• [REQUIRED WORK]
Write out each line of the entries exactly, starting at the first and finishing with the line that contains "wastebasket: none [1268,1059,1490,1312]".

Household object change records

┌──

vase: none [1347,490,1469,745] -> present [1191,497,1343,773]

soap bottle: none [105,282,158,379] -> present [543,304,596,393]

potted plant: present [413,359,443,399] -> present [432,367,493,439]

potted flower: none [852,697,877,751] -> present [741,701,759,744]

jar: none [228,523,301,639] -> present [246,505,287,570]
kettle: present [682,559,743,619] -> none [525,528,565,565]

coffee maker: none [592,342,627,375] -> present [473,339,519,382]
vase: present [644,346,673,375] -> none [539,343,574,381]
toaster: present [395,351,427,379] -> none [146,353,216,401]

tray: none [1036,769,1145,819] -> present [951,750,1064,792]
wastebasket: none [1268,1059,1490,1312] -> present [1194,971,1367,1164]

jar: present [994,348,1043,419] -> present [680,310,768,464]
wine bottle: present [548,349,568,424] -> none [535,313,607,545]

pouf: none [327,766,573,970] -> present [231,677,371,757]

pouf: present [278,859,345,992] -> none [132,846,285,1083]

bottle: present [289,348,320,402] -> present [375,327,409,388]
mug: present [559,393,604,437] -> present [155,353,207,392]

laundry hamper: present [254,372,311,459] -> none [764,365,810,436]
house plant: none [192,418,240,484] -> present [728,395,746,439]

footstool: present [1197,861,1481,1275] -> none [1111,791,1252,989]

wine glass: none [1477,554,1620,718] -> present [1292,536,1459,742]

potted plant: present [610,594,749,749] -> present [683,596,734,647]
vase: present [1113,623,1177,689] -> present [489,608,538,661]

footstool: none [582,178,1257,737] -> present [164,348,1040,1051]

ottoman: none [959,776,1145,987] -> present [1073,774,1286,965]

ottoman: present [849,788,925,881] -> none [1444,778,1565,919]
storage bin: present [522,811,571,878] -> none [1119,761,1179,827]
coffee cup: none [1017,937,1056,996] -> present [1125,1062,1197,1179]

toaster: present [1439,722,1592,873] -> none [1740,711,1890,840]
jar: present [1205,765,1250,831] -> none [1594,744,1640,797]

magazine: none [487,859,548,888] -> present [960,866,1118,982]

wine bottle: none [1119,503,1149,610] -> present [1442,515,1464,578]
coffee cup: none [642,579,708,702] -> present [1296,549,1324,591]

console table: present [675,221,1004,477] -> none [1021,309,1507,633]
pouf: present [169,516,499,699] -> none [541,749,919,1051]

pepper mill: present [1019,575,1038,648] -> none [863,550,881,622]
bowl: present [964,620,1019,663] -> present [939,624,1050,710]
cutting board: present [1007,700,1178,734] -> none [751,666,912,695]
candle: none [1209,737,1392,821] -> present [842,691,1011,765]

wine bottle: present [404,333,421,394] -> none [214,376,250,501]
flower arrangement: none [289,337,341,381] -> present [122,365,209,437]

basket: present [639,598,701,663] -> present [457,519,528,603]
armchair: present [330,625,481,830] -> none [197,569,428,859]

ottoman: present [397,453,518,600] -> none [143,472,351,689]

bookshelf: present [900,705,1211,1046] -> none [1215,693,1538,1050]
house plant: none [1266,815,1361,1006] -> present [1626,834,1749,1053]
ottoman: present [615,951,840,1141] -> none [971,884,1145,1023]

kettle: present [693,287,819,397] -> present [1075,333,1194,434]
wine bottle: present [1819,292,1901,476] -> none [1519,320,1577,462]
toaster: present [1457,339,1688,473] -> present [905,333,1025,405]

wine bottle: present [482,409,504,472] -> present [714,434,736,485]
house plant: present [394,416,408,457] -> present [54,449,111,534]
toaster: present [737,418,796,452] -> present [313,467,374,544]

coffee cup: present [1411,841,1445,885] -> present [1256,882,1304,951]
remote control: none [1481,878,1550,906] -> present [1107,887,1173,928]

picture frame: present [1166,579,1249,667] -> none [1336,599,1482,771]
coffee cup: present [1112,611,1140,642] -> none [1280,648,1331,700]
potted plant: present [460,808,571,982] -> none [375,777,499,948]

└──

• [RESULT FOR THIS TASK]
vase: none [1347,490,1469,745] -> present [1191,497,1343,773]

soap bottle: none [105,282,158,379] -> present [543,304,596,393]

potted plant: present [413,359,443,399] -> present [432,367,493,439]

potted flower: none [852,697,877,751] -> present [741,701,759,744]

jar: none [228,523,301,639] -> present [246,505,287,570]
kettle: present [682,559,743,619] -> none [525,528,565,565]

coffee maker: none [592,342,627,375] -> present [473,339,519,382]
vase: present [644,346,673,375] -> none [539,343,574,381]
toaster: present [395,351,427,379] -> none [146,353,216,401]

tray: none [1036,769,1145,819] -> present [951,750,1064,792]
wastebasket: none [1268,1059,1490,1312] -> present [1194,971,1367,1164]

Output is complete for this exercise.